Именно разум и здравый смысл ранжируют и оценивают каждое искусство и каждую часть этого искусства в соответствии с их важностью, от живописца одушевленной природы до неодушевленной. Мы не позволим человеку, который предпочтет низший стиль, сказать, что это его вкус; вкус здесь не имеет, или, по крайней мере, не должен иметь никакого отношения к вопросу. Ему не хватает не вкуса, а смысла и здравого суждения.
Действительно, совершенство в низшем стиле может быть обоснованно предпочтено посредственности в высших сферах искусства.

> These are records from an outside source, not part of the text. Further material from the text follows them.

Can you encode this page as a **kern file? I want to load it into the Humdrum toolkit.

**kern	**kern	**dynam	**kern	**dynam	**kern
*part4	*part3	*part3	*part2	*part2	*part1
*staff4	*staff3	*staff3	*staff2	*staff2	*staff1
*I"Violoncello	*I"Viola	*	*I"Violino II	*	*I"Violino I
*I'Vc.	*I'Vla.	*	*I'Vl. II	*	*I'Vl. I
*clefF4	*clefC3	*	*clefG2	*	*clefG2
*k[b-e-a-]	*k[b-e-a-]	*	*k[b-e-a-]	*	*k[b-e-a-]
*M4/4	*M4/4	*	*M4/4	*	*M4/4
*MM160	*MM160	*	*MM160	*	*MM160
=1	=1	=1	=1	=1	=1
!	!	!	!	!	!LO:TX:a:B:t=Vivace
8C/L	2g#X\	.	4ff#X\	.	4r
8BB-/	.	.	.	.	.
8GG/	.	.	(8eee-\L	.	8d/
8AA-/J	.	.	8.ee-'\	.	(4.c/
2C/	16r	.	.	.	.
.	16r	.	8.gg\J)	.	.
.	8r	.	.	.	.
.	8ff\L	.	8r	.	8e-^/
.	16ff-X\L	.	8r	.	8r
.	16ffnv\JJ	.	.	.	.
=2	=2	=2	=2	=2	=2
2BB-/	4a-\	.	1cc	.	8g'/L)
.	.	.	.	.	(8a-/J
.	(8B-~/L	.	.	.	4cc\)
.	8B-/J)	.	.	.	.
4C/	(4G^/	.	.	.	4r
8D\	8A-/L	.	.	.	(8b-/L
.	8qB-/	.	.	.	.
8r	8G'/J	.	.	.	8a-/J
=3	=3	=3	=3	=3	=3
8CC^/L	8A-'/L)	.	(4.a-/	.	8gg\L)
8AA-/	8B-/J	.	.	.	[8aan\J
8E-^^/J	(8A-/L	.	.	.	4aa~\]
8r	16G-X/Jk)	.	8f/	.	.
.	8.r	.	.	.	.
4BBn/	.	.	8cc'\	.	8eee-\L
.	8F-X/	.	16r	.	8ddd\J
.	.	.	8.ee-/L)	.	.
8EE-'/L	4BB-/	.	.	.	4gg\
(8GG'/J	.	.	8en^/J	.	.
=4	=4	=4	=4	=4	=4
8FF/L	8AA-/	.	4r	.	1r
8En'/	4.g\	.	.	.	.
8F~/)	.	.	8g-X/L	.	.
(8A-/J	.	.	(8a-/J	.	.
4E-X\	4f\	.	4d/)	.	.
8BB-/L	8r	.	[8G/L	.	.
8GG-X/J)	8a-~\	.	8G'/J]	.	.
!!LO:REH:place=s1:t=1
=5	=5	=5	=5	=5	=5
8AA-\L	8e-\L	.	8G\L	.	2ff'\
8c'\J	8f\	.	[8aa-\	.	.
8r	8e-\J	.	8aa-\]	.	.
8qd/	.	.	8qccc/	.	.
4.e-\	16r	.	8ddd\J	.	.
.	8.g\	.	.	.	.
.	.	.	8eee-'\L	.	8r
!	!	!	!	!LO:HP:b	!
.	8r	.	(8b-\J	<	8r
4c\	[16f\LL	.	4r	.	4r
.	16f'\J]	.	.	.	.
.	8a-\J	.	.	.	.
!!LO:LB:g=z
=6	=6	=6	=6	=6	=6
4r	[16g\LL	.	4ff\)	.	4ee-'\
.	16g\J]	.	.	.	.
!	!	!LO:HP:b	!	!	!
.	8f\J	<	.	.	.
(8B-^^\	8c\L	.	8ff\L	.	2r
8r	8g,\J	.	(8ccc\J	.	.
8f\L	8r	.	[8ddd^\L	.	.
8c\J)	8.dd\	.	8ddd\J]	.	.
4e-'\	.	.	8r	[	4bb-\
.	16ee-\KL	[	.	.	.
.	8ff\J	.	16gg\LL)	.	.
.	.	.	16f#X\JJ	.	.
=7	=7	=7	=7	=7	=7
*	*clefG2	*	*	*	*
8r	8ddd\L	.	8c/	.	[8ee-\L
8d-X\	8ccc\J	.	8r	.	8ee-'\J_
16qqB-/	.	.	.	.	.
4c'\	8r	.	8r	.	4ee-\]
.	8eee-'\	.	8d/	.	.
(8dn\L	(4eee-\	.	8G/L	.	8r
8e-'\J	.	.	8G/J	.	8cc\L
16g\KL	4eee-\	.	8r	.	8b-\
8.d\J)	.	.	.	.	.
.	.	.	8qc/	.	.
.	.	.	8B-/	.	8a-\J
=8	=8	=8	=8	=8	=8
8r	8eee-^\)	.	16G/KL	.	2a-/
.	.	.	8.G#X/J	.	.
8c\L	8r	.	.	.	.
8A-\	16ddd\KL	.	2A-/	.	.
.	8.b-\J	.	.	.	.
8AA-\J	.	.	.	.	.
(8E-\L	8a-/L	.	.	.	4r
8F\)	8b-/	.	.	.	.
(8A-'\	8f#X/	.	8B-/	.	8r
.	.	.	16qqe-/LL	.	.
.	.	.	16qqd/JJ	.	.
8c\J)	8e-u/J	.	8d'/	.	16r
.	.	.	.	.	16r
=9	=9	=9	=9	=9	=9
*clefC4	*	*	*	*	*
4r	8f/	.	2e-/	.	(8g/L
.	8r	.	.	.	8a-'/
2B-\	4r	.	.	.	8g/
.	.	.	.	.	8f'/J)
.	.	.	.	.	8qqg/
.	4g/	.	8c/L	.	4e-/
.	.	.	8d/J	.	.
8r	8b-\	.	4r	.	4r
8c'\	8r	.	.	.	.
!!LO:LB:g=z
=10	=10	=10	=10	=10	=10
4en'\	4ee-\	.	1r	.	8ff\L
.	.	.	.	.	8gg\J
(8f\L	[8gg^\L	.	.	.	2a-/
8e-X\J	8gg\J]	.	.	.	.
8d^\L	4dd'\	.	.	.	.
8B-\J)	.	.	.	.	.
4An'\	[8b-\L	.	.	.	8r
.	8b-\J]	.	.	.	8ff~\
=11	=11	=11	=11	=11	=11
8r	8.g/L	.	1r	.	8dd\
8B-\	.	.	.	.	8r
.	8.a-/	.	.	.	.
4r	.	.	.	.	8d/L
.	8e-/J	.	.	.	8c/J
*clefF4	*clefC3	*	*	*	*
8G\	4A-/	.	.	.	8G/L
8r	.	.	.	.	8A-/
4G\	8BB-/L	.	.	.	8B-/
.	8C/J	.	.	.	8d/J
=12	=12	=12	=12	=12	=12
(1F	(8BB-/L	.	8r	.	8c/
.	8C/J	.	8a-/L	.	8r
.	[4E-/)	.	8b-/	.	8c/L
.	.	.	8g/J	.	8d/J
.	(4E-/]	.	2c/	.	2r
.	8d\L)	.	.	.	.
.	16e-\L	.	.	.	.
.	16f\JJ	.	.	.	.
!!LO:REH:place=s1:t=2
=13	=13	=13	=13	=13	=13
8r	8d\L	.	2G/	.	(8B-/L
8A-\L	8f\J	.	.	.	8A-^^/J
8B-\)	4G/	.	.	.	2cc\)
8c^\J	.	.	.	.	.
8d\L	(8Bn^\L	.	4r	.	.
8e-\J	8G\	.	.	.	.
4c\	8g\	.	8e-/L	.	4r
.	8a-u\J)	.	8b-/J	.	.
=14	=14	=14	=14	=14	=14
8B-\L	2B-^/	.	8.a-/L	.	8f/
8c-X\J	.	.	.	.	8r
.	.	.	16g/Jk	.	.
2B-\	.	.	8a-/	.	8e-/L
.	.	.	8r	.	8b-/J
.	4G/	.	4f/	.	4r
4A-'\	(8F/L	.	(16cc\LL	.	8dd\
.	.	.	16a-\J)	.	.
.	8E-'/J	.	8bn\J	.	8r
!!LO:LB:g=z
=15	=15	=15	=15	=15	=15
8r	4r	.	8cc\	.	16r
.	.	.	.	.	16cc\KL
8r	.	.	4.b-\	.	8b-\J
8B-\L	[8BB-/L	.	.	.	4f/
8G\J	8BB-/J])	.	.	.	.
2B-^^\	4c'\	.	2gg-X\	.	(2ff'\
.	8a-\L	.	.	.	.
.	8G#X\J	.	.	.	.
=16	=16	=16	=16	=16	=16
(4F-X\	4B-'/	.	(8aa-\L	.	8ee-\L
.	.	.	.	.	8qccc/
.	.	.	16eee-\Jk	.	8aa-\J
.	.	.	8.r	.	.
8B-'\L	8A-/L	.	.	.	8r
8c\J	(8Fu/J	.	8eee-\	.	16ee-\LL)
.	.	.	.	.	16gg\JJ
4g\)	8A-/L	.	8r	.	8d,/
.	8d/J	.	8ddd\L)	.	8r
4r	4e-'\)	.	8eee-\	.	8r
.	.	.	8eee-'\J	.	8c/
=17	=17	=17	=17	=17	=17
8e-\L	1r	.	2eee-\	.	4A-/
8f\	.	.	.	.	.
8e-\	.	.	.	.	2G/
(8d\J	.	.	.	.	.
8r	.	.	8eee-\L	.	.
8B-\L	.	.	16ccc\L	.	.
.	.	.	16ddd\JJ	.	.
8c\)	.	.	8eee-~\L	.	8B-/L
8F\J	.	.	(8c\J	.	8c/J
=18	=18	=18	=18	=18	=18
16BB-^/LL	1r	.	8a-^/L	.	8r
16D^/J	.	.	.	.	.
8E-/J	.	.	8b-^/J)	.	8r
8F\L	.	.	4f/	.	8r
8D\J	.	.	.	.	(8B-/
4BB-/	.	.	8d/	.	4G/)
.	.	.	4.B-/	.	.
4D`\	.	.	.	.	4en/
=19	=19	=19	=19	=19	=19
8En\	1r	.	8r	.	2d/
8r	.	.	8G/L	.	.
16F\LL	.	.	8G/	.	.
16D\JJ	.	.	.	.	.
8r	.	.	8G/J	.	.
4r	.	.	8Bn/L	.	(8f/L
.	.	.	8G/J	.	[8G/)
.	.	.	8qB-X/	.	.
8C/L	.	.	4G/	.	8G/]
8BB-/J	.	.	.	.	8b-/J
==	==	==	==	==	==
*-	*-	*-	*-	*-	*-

Пейзаж Клода Лоррена может быть предпочтен исторической картине Луки Джордано; но отсюда видна необходимость того, чтобы знаток знал, в чем состоит превосходство каждого класса, чтобы судить, насколько близко он приближается к совершенству.
Даже в работах одного рода, как в исторической живописи, которая состоит из различных частей, превосходство низшего вида, доведенное до очень высокой степени, сделает работу очень ценной и в некоторой мере компенсирует отсутствие достоинств высших видов. Долг знатока — знать и ценить, насколько того заслуживает, каждую часть живописи: тогда он не сочтет даже Бассано недостойным своего внимания; который, хотя и совершенно лишен выразительности, смысла, грации или элегантности, может цениться за свой восхитительный вкус к цветам, которые в его лучших работах немногим уступают цветам Тициана.
Раз уж я упомянул Бассано, мы должны отдать ему должное, признав, что, хотя он и не стремился к достоинству выражения характеров и страстей людей, однако в отношении легкости и правдивости в манере изображения животных всех видов и придания им того, что живописцы называют их характером, немногие превосходили его.
К Бассано мы можем добавить Паоло Веронезе и Тинторетто за их полное невнимание к тому, что справедливо считается самой важной частью нашего искусства — выражению страстей. Несмотря на эти вопиющие недостатки, мы справедливо ценим их работы; но следует помнить, что они нравятся не из-за этих недостатков, а благодаря их великим достоинствам иного рода и вопреки таким упущениям. Эти достоинства также, насколько они простираются, основаны на истине общей природы: они говорят правду, хотя и не всю правду.
Благодаря этим соображениям, которые никогда не следует слишком часто внушать, можно избежать двух ошибок, которые, как я заметил, были, по крайней мере в прошлом, наиболее распространенными и наиболее вредными для художников: ошибки считать, что вкус и гений не имеют ничего общего с разумом, и ошибки принимать частные живые объекты за природу.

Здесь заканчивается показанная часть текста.